7. Limitation Of Liability: The Participant agrees that any liability of the officers, the Committee, and the Board of Directors of the Corporation to the Participant under this Notice shall be limited to those actions or failure to take actions which constitute self-dealing, willful misconduct or recklessness.
8. Dutch Payment Obligation: Upon the issuance of Shares, the Participant shall be obligated under Dutch law to pay to the Company the nominal value of EUR 0.01 per Share (the “Dutch Payment Obligation”). The Company hereby grants the Participant the right to receive an equivalent payment from the Company and shall set-off the Dutch Payment Obligation against the right to such payment (resulting in a net payment of zero (0)). The Participant’s right to a payment from the Company cannot be used for any purpose other than as described above and cannot be assigned, transferred, pledged or sold.

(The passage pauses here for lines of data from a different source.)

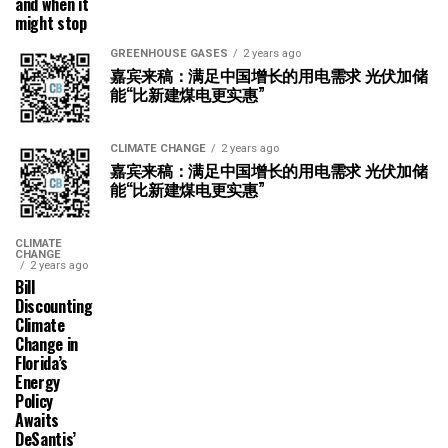
and when it
might stop
GREENHOUSE GASES
2 years ago
嘉宾来稿：满足中国增长的用电需求 光伏加储
能“比新建煤电更实惠”
CLIMATE CHANGE
2 years ago
嘉宾来稿：满足中国增长的用电需求 光伏加储
能“比新建煤电更实惠”
CLIMATE
CHANGE
2 years ago
Bill
Discounting
Climate
Change in
Florida’s
Energy
Policy
Awaits
DeSantis’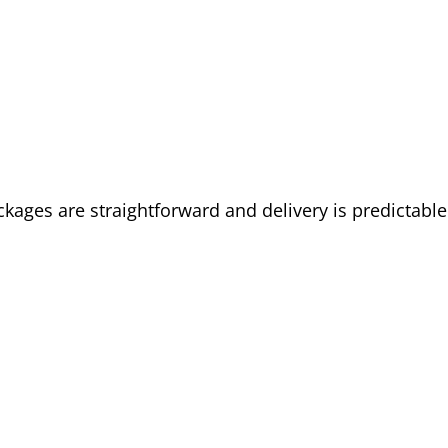
kages are straightforward and delivery is predictable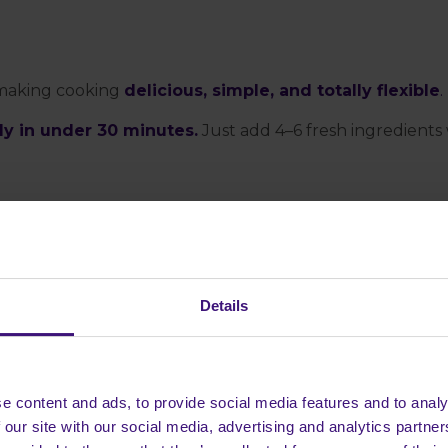
 making cooking
delicious, simple, and totally flexible
.
dy in under 30 minutes.
Just add 4–6 fresh ingredients
Details
e content and ads, to provide social media features and to analy
 our site with our social media, advertising and analytics partn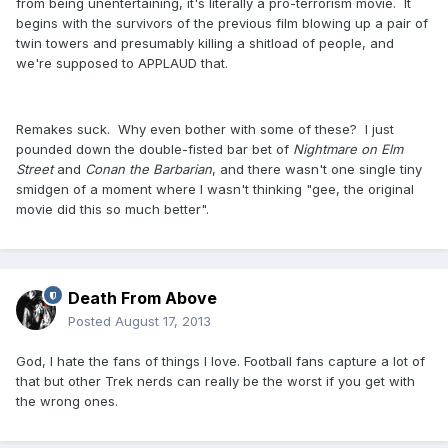
from being unentertaining, it's literally a pro-terrorism movie. It
begins with the survivors of the previous film blowing up a pair of
twin towers and presumably killing a shitload of people, and
we're supposed to APPLAUD that.
Remakes suck. Why even bother with some of these? I just
pounded down the double-fisted bar bet of
Nightmare on Elm
Street
and
Conan the Barbarian
, and there wasn't one single tiny
smidgen of a moment where I wasn't thinking "gee, the original
movie did this so much better".
Death From Above
Posted
August 17, 2013
God, I hate the fans of things I love. Football fans capture a lot of
that but other Trek nerds can really be the worst if you get with
the wrong ones.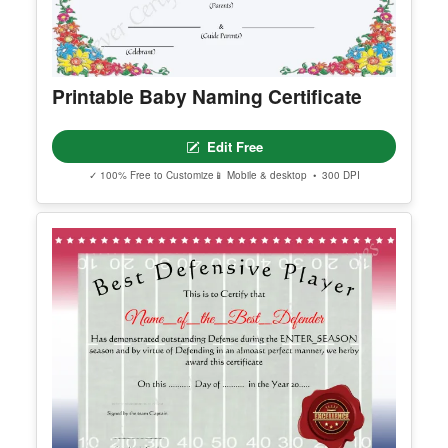
Printable Baby Naming Certificate
Edit Free
✓ 100% Free to Customize
📱 Mobile & desktop • 300 DPI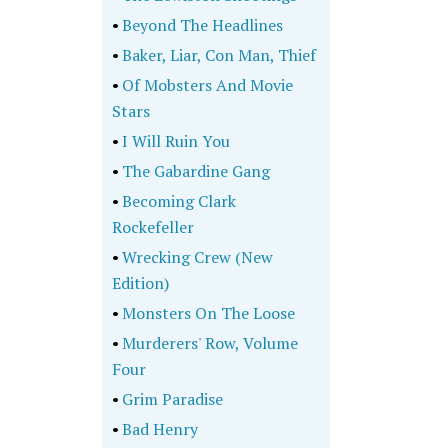
•
Beyond The Headlines
•
Baker, Liar, Con Man, Thief
•
Of Mobsters And Movie
Stars
•
I Will Ruin You
•
The Gabardine Gang
•
Becoming Clark
Rockefeller
•
Wrecking Crew (New
Edition)
•
Monsters On The Loose
•
Murderers' Row, Volume
Four
•
Grim Paradise
•
Bad Henry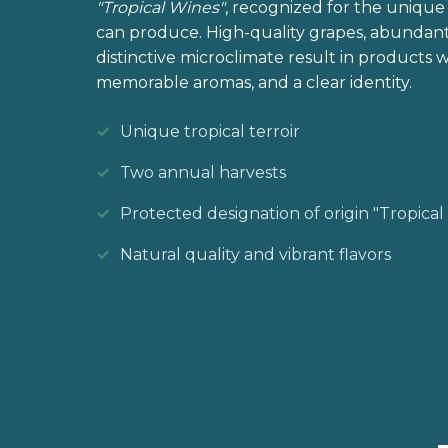
"Tropical Wines"
, recognized for the unique 
can produce. High-quality grapes, abundant
distinctive microclimate result in products wi
memorable aromas, and a clear identity.
Unique tropical terroir
Two annual harvests
Protected designation of origin "Tropical
Natural quality and vibrant flavors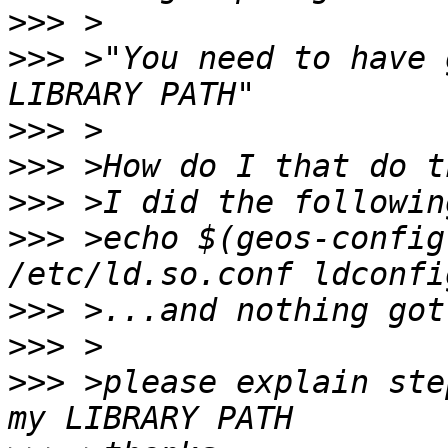
>>>
>>>
 >"You need to have 
>>>
>>>
>>>
>>>
 >echo $(geos-config
>>>
>>>
>>>
 >please explain ste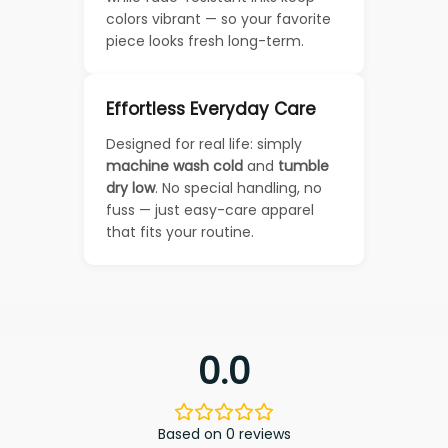
colors vibrant — so your favorite
piece looks fresh long-term.
Effortless Everyday Care
Designed for real life: simply
machine wash cold
and
tumble
dry low
. No special handling, no
fuss — just easy-care apparel
that fits your routine.
0.0
Based on 0 reviews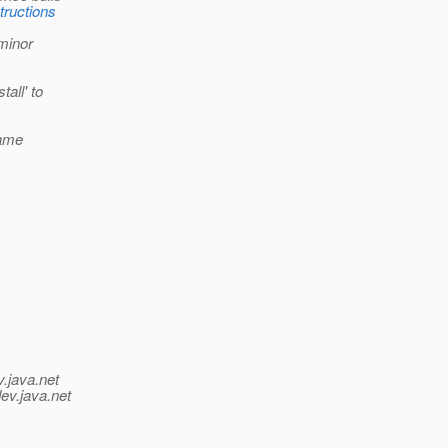
tructions
 minor
all' to
same
v.java.net
ev.java.net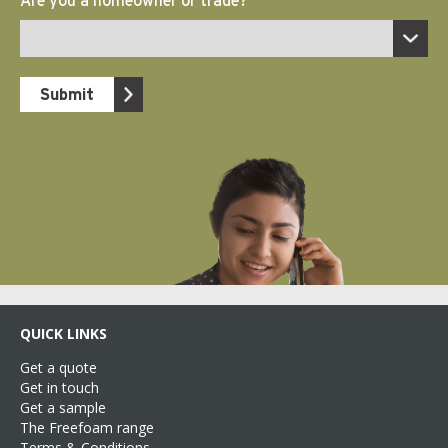
QUICK LINKS
Get a quote
Get in touch
Get a sample
The Freefoam range
Terms & Conditions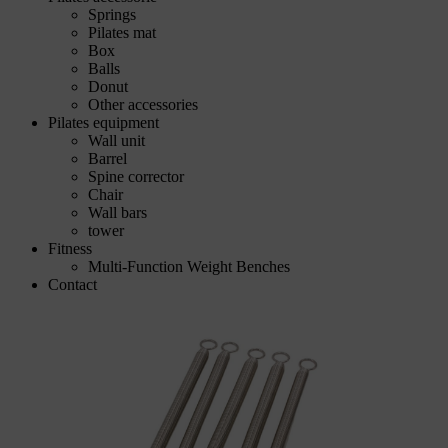
Springs
Pilates mat
Box
Balls
Donut
Other accessories
Pilates equipment
Wall unit
Barrel
Spine corrector
Chair
Wall bars
tower
Fitness
Multi-Function Weight Benches
Contact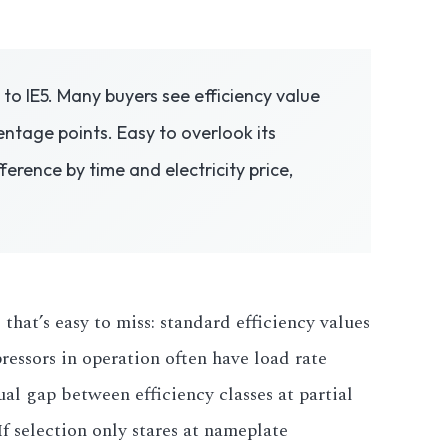
to IE5. Many buyers see efficiency value
centage points. Easy to overlook its
erence by time and electricity price,
 that’s easy to miss: standard efficiency values
pressors in operation often have load rate
al gap between efficiency classes at partial
If selection only stares at nameplate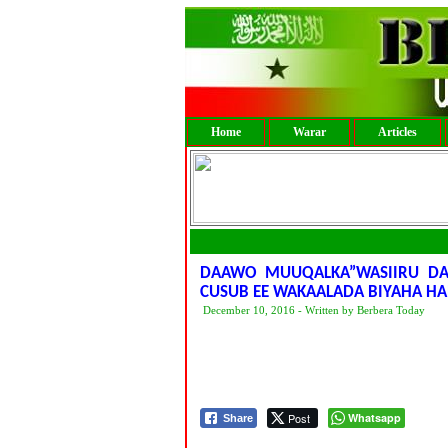
Home
Warar
Articles
DAAWO MUUQALKA”WASIIRU DA
CUSUB EE WAKAALADA BIYAHA HA
December 10, 2016 - Written by Berbera Today
Post
Whatsapp
Share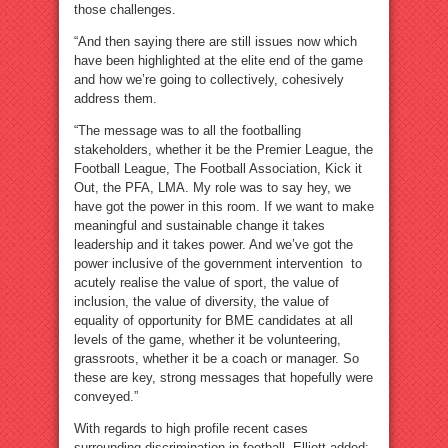
those challenges.
“And then saying there are still issues now which
have been highlighted at the elite end of the game
and how we’re going to collectively, cohesively
address them.
“The message was to all the footballing
stakeholders, whether it be the Premier League, the
Football League, The Football Association, Kick it
Out, the PFA, LMA. My role was to say hey, we
have got the power in this room. If we want to make
meaningful and sustainable change it takes
leadership and it takes power. And we’ve got the
power inclusive of the government intervention to
acutely realise the value of sport, the value of
inclusion, the value of diversity, the value of
equality of opportunity for BME candidates at all
levels of the game, whether it be volunteering,
grassroots, whether it be a coach or manager. So
these are key, strong messages that hopefully were
conveyed.”
With regards to high profile recent cases
surrounding discrimination in football, Elliott added:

9. Governing Law: The terms and conditions of this Notice shall be governed by and construed in accordance with the laws of the Commonwealth of Pennsylvania.
This Notice is executed by authority of the Committee, effective as of the date first set forth above.
Chairman, Compensation Committee of the Mylan N.V. Board of Directors
The undersigned Participant hereby acknowledges receipt of this Notice and agrees to and accepts the terms and conditions set forth herein.